1960 Jaguar XK-150 3.8 DHC
|Performance:||3.8 Liter, 6 cylinder with 2 SU carbs|
|Color interior:||Red with Black top|
|Mileage:||less than 100 test miles|
|Wheels:||Chrome Wire Wheels|
|Tires:||Firestone Sport 200 185/16|
|Brakes:||Disc Brakes front and rear|
|Other 1:||Body#: R8361|
This Jaguar has just wrapped up a comprehensive restoration to a Show/Driver level, and is now available for purchase. This Drop Head Coupe has been thoroughly gone through and its body has been disassembled, photographed, and taken to bare metal with all proper body work being fitted to perfection. The interior has been re-upholstered by master trimmers in our upholstery department, along with a proper and perfectly fitted new convertible top. The brite work has been re-plated where needed, with all hardware panels done in their proper finish. A rare vehicle with limited ownership and matching numbers, this XK-150 yields a rare engine size of 3.8 liters, which was the largest displacement engine of the period that was available for this model. The 3.8 engine model had a few distinct changes, among them a significant difference in the rear tail light fixtures. This XK-150 presents a great opportunity for the collector or enthusiast seeking to add a rare piece of Jaguar history to his or her collection. A pictorial DVD documenting the XK-150's various restoration processes accompanies the vehicle.

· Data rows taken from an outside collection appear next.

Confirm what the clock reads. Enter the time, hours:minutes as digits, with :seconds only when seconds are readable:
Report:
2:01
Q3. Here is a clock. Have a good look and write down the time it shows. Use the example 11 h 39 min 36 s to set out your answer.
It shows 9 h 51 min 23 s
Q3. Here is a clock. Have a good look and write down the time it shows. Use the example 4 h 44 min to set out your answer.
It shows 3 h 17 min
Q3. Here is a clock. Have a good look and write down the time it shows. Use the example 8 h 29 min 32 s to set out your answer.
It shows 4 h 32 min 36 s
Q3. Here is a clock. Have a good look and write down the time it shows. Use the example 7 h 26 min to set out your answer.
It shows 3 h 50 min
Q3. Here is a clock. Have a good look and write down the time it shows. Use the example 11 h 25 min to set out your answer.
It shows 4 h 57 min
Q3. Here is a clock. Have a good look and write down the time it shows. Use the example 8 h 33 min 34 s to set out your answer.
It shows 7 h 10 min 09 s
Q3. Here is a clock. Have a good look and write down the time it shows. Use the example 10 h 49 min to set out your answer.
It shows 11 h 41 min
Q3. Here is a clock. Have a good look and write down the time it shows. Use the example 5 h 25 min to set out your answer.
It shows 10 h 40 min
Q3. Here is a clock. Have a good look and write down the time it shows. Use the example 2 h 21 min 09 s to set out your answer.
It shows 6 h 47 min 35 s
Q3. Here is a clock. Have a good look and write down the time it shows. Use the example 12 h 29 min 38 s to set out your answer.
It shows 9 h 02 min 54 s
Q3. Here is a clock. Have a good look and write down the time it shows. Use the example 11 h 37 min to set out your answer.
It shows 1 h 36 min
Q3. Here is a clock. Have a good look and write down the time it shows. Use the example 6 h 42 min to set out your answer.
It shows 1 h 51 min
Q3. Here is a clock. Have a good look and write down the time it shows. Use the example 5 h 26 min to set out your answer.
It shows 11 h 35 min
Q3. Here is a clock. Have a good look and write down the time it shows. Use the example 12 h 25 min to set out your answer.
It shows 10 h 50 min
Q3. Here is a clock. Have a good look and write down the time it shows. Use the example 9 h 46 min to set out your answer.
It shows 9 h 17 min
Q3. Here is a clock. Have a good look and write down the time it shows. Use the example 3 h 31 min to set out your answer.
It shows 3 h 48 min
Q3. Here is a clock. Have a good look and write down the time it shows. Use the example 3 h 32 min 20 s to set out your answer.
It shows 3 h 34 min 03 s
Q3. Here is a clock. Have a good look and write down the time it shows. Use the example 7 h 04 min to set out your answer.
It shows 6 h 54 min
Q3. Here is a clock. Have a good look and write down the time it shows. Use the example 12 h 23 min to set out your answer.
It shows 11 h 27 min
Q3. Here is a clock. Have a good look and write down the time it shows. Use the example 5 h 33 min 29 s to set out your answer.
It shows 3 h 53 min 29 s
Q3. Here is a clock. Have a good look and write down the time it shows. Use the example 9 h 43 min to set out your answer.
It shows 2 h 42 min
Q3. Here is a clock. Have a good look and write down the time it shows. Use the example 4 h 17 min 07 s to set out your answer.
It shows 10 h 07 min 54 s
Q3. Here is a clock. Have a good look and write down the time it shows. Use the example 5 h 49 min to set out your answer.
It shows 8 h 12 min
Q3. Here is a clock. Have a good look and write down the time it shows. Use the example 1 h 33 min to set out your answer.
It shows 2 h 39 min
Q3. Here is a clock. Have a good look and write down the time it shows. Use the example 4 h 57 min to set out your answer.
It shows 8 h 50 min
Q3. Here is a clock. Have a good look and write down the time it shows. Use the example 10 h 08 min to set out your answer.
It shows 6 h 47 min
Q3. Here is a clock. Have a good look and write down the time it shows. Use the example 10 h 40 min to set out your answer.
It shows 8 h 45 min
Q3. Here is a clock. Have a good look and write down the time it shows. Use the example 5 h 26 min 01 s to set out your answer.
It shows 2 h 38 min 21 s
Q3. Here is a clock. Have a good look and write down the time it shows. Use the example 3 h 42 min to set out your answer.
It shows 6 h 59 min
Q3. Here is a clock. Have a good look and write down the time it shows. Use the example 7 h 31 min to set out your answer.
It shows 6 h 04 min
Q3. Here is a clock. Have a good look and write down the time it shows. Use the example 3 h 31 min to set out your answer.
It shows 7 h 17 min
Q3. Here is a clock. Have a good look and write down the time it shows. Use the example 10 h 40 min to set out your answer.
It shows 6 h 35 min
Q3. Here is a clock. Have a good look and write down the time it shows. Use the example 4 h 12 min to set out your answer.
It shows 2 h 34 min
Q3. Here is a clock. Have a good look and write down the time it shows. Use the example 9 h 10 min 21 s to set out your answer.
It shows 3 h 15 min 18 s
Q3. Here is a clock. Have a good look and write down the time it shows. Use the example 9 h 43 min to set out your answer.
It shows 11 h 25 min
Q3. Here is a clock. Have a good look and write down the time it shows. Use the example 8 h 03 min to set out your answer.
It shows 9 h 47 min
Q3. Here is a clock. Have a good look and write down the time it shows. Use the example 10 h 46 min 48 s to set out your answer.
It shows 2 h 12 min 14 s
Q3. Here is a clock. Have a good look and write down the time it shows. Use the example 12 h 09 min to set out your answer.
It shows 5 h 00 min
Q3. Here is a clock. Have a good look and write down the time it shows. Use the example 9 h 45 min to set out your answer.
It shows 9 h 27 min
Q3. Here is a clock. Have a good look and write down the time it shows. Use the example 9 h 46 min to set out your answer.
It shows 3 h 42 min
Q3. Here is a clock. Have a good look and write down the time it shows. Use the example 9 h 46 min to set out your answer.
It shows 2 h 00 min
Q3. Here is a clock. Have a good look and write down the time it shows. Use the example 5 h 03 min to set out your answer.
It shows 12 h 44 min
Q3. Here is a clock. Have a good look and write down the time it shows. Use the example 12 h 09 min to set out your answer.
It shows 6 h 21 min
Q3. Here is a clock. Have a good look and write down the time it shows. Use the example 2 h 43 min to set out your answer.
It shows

View a YouTube video overview of the Drop Head Coupe below:
First introduced in 1948, the Jaguar XKs caused a sensation; race car performance on the road, and with an unsurpassed level of sophistication and timeless beauty. The hot new XK was a big hit in Hollywood, where actor Clark Gable took delivery of the first one available. Surprisingly, the XKs were an amazing value at a relatively low cost, bringing high performance within the reach of more people. Today the XK is revered as an automotive landmark, early XKs enjoying success in national and international racing, rallying and record breaking. Their performance, even by today’s standards, is highly respectable, and they remain a gem in the world of collector cars. The introduction of the XK 150 was announced in May of 1957. This more modern version of the XK 120 and 140 featured 4-wheel disc brakes and a sleeker shape. Perhaps most noticeable, the wing line is comparatively straighter than its dramatically rounded predecessors. The XK 150 also features a wider, more delicate grill, with a stylish indent beneath it. A fillet was inserted to widen the bonnet, and thinner doors gained more interior room. The much altered, roomier body had a wider hood opening, creating a more practical vehicle without losing the XK elegance.